Task item — Pull the text lines out of every item below, word for word, and leave the pictures out of your answer.

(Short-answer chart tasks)
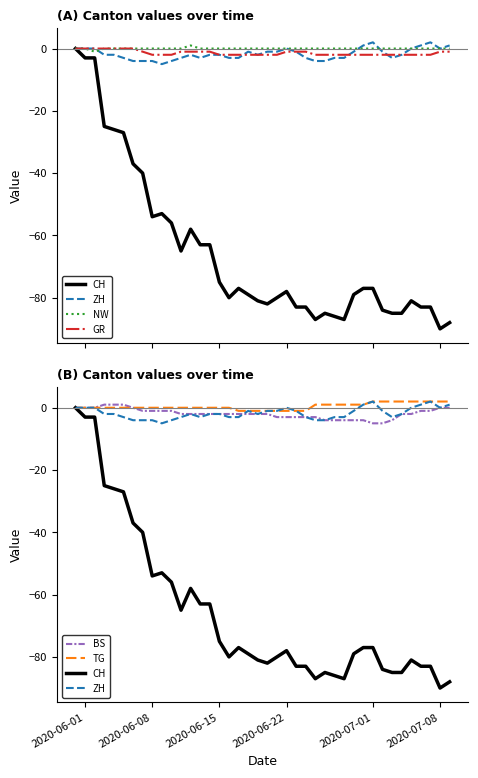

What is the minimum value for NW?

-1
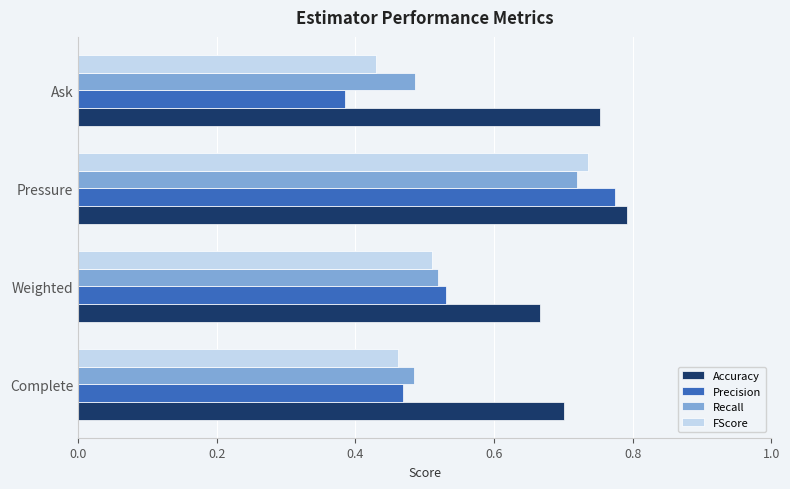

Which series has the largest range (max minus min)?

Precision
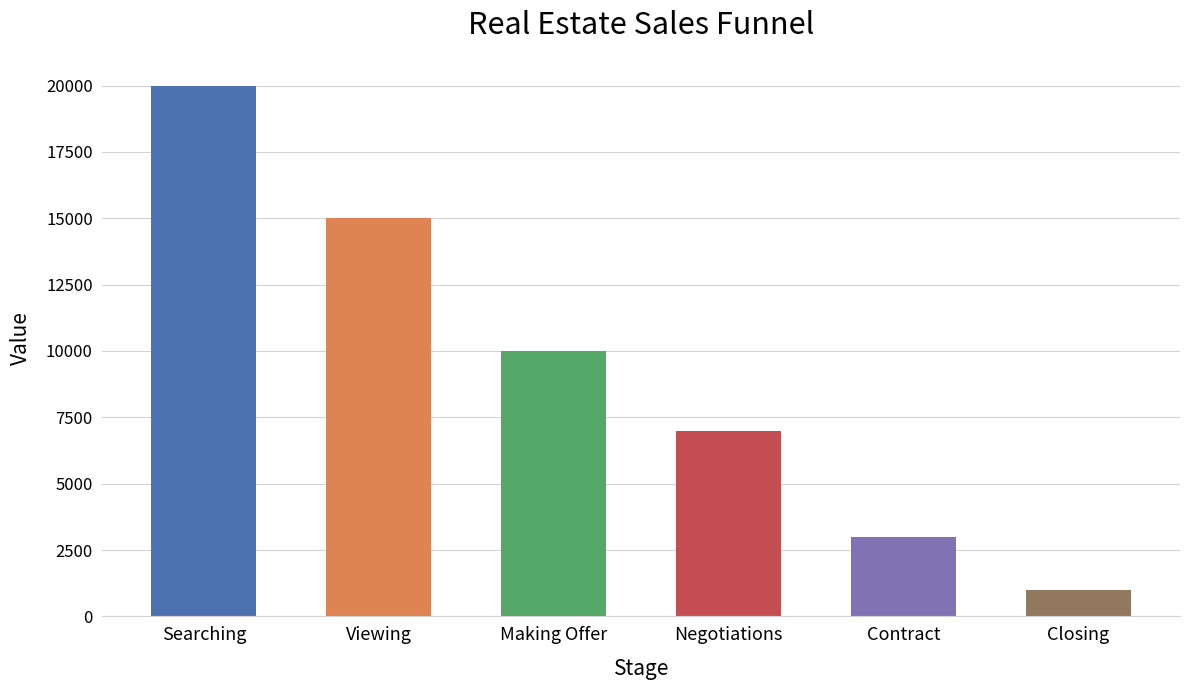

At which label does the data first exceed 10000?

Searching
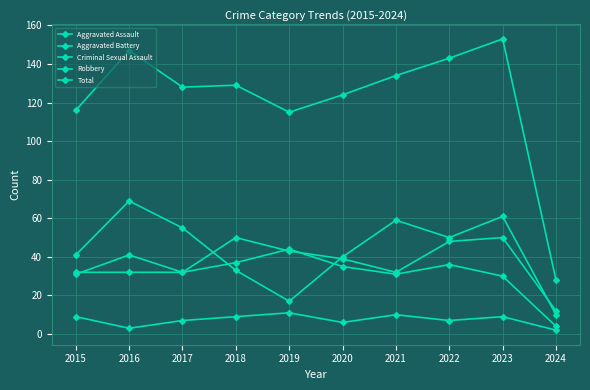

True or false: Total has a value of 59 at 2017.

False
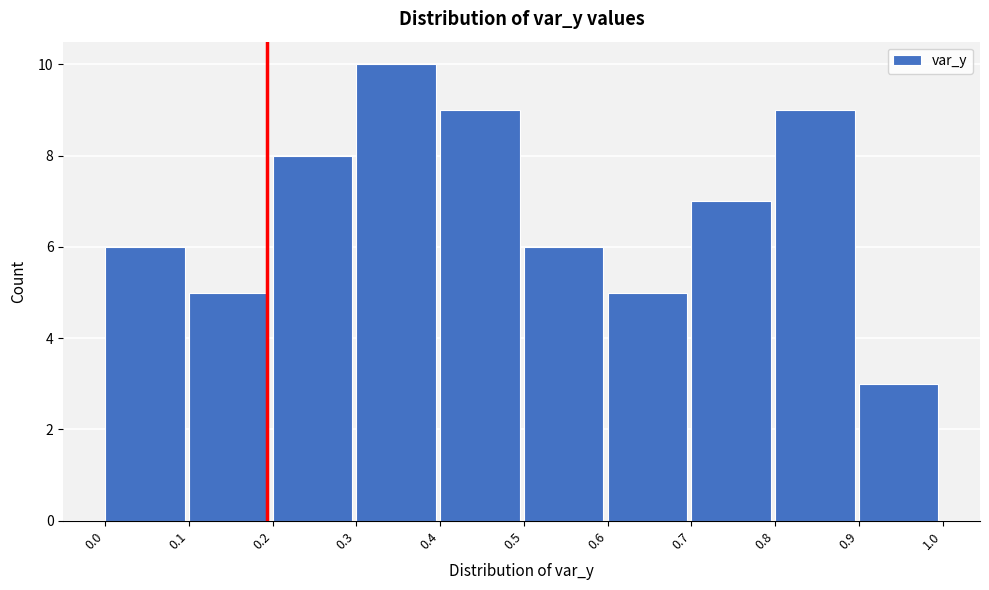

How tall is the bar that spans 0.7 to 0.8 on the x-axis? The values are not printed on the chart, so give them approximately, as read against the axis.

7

Response area —
What is the minimum value for NW?

-1

Which series has the largest range (max minus min)?

Precision

At which label does the data first exceed 10000?

Searching

True or false: Total has a value of 59 at 2017.

False

How tall is the bar that spans 0.7 to 0.8 on the x-axis? The values are not printed on the chart, so give them approximately, as read against the axis.

7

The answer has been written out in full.